Joël 1 VB
1. Het woord van de Heer dat kwam tot Joël, de zoon van Petuël.
2. Luister, oudsten, zet je oren open, alle inwoners van het land! Is dit ooit eerder gebeurd tijdens jullie leven of tijdens het leven van jullie voorouders?
3. Vertel het aan je kinderen, laten zij het weer aan hún kinderen vertellen, en hun kinderen aan de volgende generatie.
4. Wat de knager overliet, heeft de sprinkhaan opgevreten; wat de sprinkhaan overliet, werd afgeknaagd door de verslinder; wat de verslinder overliet, vrat de kaalvreter op.
5. Word wakker, dronkaards, huil en jammer over de nieuwe wijn, wijndrinkers, want die zal niet in jullie mond komen!
6. Want een volk is mijn land binnengevallen, machtig en ontelbaar, met tanden als van een leeuw, hoektanden als van een leeuwin.
7. Het heeft mijn wijnstok verwoest, mijn vijgenboom veranderd in dood hout. Het heeft hem volledig kaal gemaakt en omgeworpen, de takken zijn verbleekt.
8. Kreun als een jonge vrouw die in de rouw is over de man van haar jeugd.
9. Meeloffer en wijnoffer ontbreken in het huis van de Heer. De priesters, de dienaren van de Heer, rouwen.
10. De akkers zijn kaal, het land treurt; want het graan is vernietigd, de druiven zijn verdroogd, de olie ontbreekt.
11. De boeren zijn verslagen en de wijnboeren jammeren vanwege de tarwe en de gerst, want de oogst van de akkers is verwoest.
12. De wijnstok is verdord, de vijgenboom is verdroogd, de granaatappelbomen, de palmen, de appelbomen, alle bomen in het veld zijn verdroogd, zelfs de vreugde van de mensen is verdroogd.
13. Hul je in rouwklederen en weeklaag, priesters, jammer het uit, dienaren van het altaar, overnacht in rouwkleed, dienaren van mijn God, want het huis van jullie God wordt de meeloffers en wijnoffers ontzegd.
14. Roep een vasten uit, beleg een plechtige bijeenkomst, roep de oudsten en de hele bevolking bijeen in het huis van jullie Heer God en roep het uit tot de Heer!
15. Wat een verschrikkelijke tijd!

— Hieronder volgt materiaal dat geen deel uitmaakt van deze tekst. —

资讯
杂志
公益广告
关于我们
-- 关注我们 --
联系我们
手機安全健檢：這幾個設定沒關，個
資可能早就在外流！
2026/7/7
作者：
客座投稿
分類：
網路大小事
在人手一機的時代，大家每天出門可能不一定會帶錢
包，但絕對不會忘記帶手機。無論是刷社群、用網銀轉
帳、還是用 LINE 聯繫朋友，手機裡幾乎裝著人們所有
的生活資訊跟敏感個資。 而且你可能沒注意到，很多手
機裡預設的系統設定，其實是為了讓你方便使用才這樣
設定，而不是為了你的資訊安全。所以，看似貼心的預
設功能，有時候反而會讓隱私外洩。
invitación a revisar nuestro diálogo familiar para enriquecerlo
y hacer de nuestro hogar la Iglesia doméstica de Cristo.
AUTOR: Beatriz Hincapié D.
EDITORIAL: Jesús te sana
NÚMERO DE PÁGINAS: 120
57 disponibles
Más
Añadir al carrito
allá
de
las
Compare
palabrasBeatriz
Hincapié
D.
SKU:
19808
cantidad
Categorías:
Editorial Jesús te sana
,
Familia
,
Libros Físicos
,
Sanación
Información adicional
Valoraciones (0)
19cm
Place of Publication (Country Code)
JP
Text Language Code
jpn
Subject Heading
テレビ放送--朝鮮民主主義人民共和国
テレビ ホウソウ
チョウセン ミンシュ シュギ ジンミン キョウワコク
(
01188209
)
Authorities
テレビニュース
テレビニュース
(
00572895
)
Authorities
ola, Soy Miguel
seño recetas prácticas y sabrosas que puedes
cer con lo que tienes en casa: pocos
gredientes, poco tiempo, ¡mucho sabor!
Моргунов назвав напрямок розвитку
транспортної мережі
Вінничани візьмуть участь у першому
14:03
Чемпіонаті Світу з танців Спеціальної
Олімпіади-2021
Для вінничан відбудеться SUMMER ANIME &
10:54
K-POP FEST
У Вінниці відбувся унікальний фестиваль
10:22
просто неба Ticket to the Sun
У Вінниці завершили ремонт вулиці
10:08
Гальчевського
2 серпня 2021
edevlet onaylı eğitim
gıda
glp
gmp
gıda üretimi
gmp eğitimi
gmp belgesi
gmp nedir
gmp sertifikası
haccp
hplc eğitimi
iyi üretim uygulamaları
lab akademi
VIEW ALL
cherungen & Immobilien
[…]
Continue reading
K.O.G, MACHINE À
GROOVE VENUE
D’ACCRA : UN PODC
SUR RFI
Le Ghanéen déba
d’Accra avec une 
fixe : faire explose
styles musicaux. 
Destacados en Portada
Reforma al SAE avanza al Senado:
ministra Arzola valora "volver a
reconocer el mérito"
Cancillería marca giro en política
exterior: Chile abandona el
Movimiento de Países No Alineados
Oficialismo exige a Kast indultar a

De dag van de Heer is nabij, een dag van verwoesting door de Almachtige.
16. Al het voedsel is immers voor onze ogen verdwenen, alle blijdschap en vreugde zijn weg uit het huis van onze God.
17. Het zaad ligt verschrompeld onder de kluiten, de opslagplaatsen staan er verlaten bij, de voorraadschuren zijn vervallen, want het graan is verdroogd.
18. Hoor het vee eens kreunen! De kudden runderen zijn verzwakt, doordat ze geen weidegrond vinden. Ook de schaapskudden lijden.
19. Tot U, Heer, roep ik, want vuur heeft de steppen verbrand, de vlammen hebben de bomen in het veld in brand gezet.
20. Ook de wilde dieren schreeuwen het uit tot U, omdat de beken zijn opgedroogd en de steppen door het vuur zijn verbrand.